What I would like to do is learn to crochet. I have looked in my area for lessons but have not found any.  I know I could look at youtube but I am left handed and not gifted inspatial skills. I have not been able to get it right.  I want an actual real life person helping me get the basics.  I quit smoking over a year ago and need something to keep my hands busy and my mind focused.  I checked again this year and they don't offer a class at the senior center.  Maybe I should send in a request for this type of class.


----------



## Jace (Oct 5, 2022)

Blessed said:


> What I would like to do is learn to crochet. I have looked in my area for lessons but have not found any.  I know I could look at youtube but I am left handed and not gifted inspatial skills. I have not been able to get it right.  I want an actual real life person helping me get the basics.  I quit smoking over a year ago and need something to keep my hands busy and my mind focused.  I checked again this year and they don't offer a class at the senior center.  Maybe I should send in a request for this type of class.


@ Blessed...I learned how to knit at a local church's knitting 'bee'..they we're more than happy to teach...you might check at your area's fabric store (Jo-Anne's)
There may be someone there..and they get to sell you their Yarn.
Good Luck!


----------



## Kaila (Oct 5, 2022)

Jace said:


> @ Blessed...I learned how to knit at a local church's knitting 'bee'..they we're more than happy to teach...you might check at your area's fabric store (Jo-Anne's)
> There may be someone there..and they get to sell you their Yarn.
> Good Luck!


Definitely an excellent suggestion, to ask at anyplace in your area, that you might purchase yarn,  @Blessed


----------



## Jace (Oct 5, 2022)

O.K. @Chet..I've got a  r-e-a-l-l-y, r-e-a-l-l-y *good one for you *

That'll keep _you going *forever..  *_

You get...six standard 2x4 Lego blocks...and try to put them together..

to the...*over 102 million different ways! 

Go!*


----------



## charry (Oct 5, 2022)

Theres not enough hours in the day for me, summer or winter
so pretty busy here always


----------



## LadyEmeraude (Oct 5, 2022)

with weather getting cooler, I will do more cooking and baking and things online of course,
going to the gym where I can walk indoors.


----------



## ArnoldC (Nov 12, 2022)

For indoor activity, one of my interests lies in a modest collection of die cast model airliners.  They are not all displayed at once, only selectively one to three at a time.  The collection steers clear of wide body airliners and focuses instead on smaller local and regional airliners.  They go to all these neat little out-of-the-way single strip airfields.

_FlightWaware_, _Google Earth Pro_, _Weather Channel_, _WikipediA_ and _You Tube_ are online resources bringing the display to life.  Using them, it is possible to create or document flights worldwide.  My favorite geographic areas being British Columbia and Northern Quebec in Canada and the Caribbean Islands.

Cheers.  Arnold


----------



## Devi (Nov 12, 2022)

Since it snows here, I bought a little exercise bike from Amazon.
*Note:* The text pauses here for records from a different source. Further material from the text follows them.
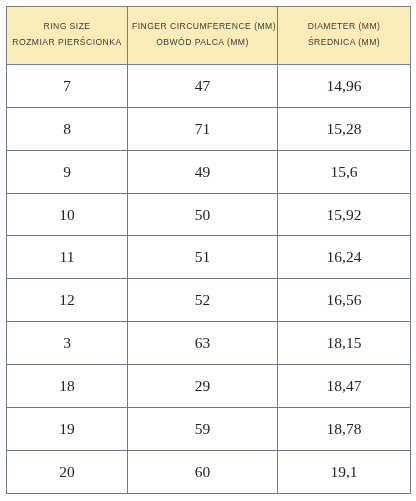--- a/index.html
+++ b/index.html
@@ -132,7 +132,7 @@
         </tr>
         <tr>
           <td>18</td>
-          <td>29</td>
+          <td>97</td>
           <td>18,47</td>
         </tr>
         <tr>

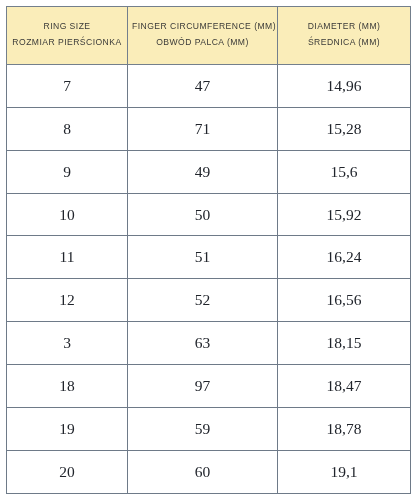--- a/index.html
+++ b/index.html
@@ -140,11 +140,6 @@
           <td>59</td>
           <td>18,78</td>
         </tr>
-        <tr>
-          <td>20</td>
-          <td>60</td>
-          <td>19,1</td>
-        </tr>
       </tbody>
   </table>
 </div>

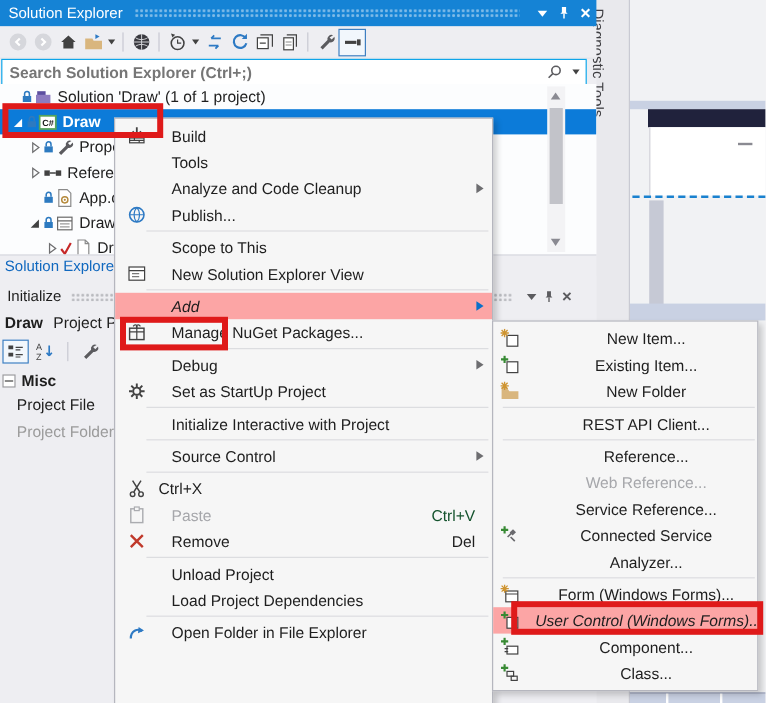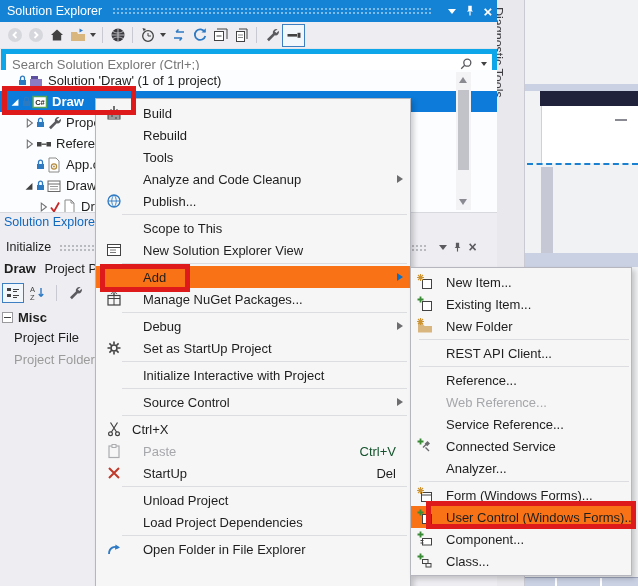--- a/index.html
+++ b/index.html
@@ -25,7 +25,7 @@
   .caret-dk{width:0;height:0;border-left:3.5px solid transparent;border-right:3.5px solid transparent;border-top:4px solid #424242;}
   .preview-sel{border:1px solid #3E7FC1;background:#F2F7FC;}
 
-  #searchrow{left:1px;top:49px;width:486px;height:20px;background:#fff;border:5px solid #0ea5e9;display:flex;align-items:center;z-index:3;}
+  #searchrow{left:1px;top:49px;width:486px;height:20px;background:#fff;border:1px solid #0ea5e9;display:flex;align-items:center;z-index:3;font-weight:bold;}
   #searchrow .ph{flex:1;font-size:13px;color:#767676;padding-left:6px;white-space:nowrap;overflow:hidden;}
   #searchrow .sic{width:20px;display:flex;justify-content:center;}
 

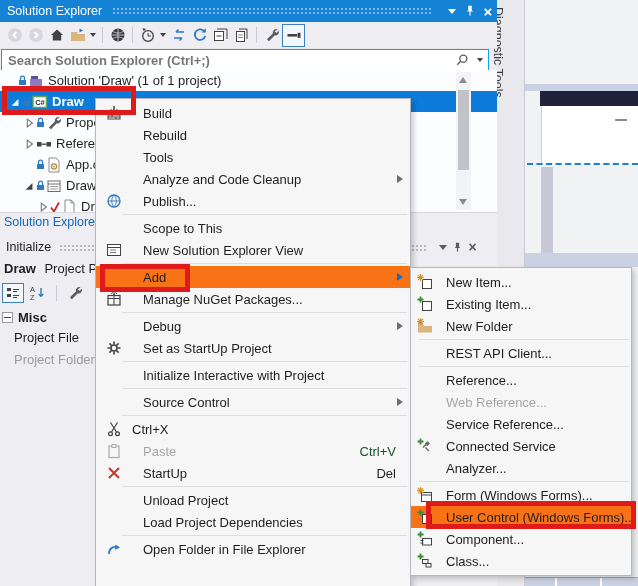--- a/index.html
+++ b/index.html
@@ -426,10 +426,6 @@
       </div>
       <div class="menu-item">
         <span class="gutter"></span>
-        <span class="label">Rebuild</span>
-      </div>
-      <div class="menu-item">
-        <span class="gutter"></span>
         <span class="label">Tools</span>
       </div>
       <div class="menu-item">

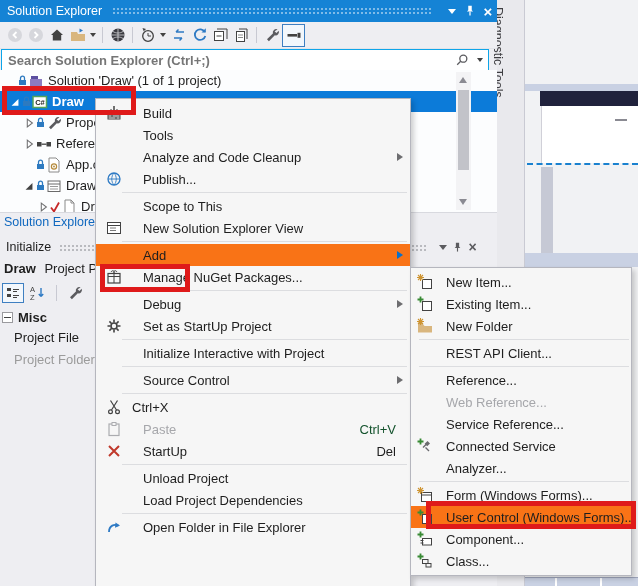--- a/index.html
+++ b/index.html
@@ -76,7 +76,7 @@
   #ctxmenu{left:95px;top:98px;width:316px;min-height:495px;z-index:8;}
   #submenu{left:410px;top:267px;width:222px;z-index:9;}
   .menu-item{position:relative;height:22px;display:flex;align-items:center;font-size:13px;color:#1E1E1E;}
-  .menu-item.hl{background:#f97316;}
+  .menu-item.hl{background:#fca5a5;font-style:italic;}
   .menu-item.disabled{color:#A6A7AB;}
   .menu-item .gutter{flex:0 0 36px;display:flex;justify-content:center;align-items:center;}
   #submenu .menu-item .gutter{flex:0 0 28px;}

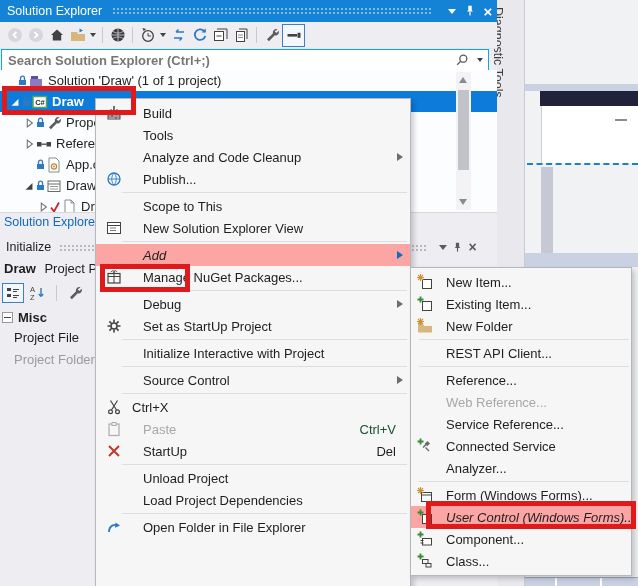--- a/index.html
+++ b/index.html
@@ -81,7 +81,7 @@
   .menu-item .gutter{flex:0 0 36px;display:flex;justify-content:center;align-items:center;}
   #submenu .menu-item .gutter{flex:0 0 28px;}
   .menu-item .label{flex:1;padding-left:11px;white-space:nowrap;overflow:hidden;}
-  #submenu .menu-item .label{padding-left:7px;}
+  #submenu .menu-item .label{padding-left:7px;text-align:center;}
   .menu-item .shortcut{margin-right:14px;}
   .menu-item.disabled .shortcut{color:#14532d;}
   .subarrow{position:absolute;right:7px;width:0;height:0;border-top:4.5px solid transparent;border-bottom:4.5px solid transparent;border-left:6px solid #6D6D70;}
Works great, only $219. (I don't want to pretend I use it a lot so far, but my husband does.)

Otherwise, I read a lot, and watch DVDs we've bought.

Added: And, of course, visit forums, including SeniorForums.


----------



## JaniceM (Nov 12, 2022)

Jace said:


> O.K. @Chet..I've got a  r-e-a-l-l-y, r-e-a-l-l-y *good one for you *
> 
> That'll keep _you going *forever..  *_
> 
> ...


Or how about a Rubik's Cube?


----------



## Marie5656 (Nov 12, 2022)

*My busy/bad weather things to do include catching up favorite TV shows, reading, forums like this, and , my go to site for playing games, Pogo  . There are fun games for all..and for a fair annual subscription fee, you can belong to Club Pogo, which has many more games to enjoy*


----------



## NorthernLight (Nov 12, 2022)

I've been slightly ill for a couple of days. So I haven't been exercising or doing housework. I canceled my regular Saturday meeting.

Just resting, reading in bed, a bit of Internet browsing. This is the life! If only....


----------



## Remy (Nov 12, 2022)

I love jigsaw puzzles. But with these two cats, no way. A store downtown has holiday ones. I'm tempted to buy one anyway. If I ever find a mobile to buy with an extra bedroom, I could work on them in there and not allow the cats in.

I like reading. Two books going. Kind of hooked on cozy mysteries.


----------



## Farrah Nuff (Nov 12, 2022)

Make prank phone calls. Of course you may want to hide your number from caller ID
and that's easily done following these instructions - *https://www.anonymoustext.com/blog/hide-your-caller-id/*

**


----------



## BC Flash (Nov 12, 2022)

I do jigsaw puzzles on line:    Free Jigsaw Puzzles online - Free Puzzle Games at TheJigsawPuzzles.com


----------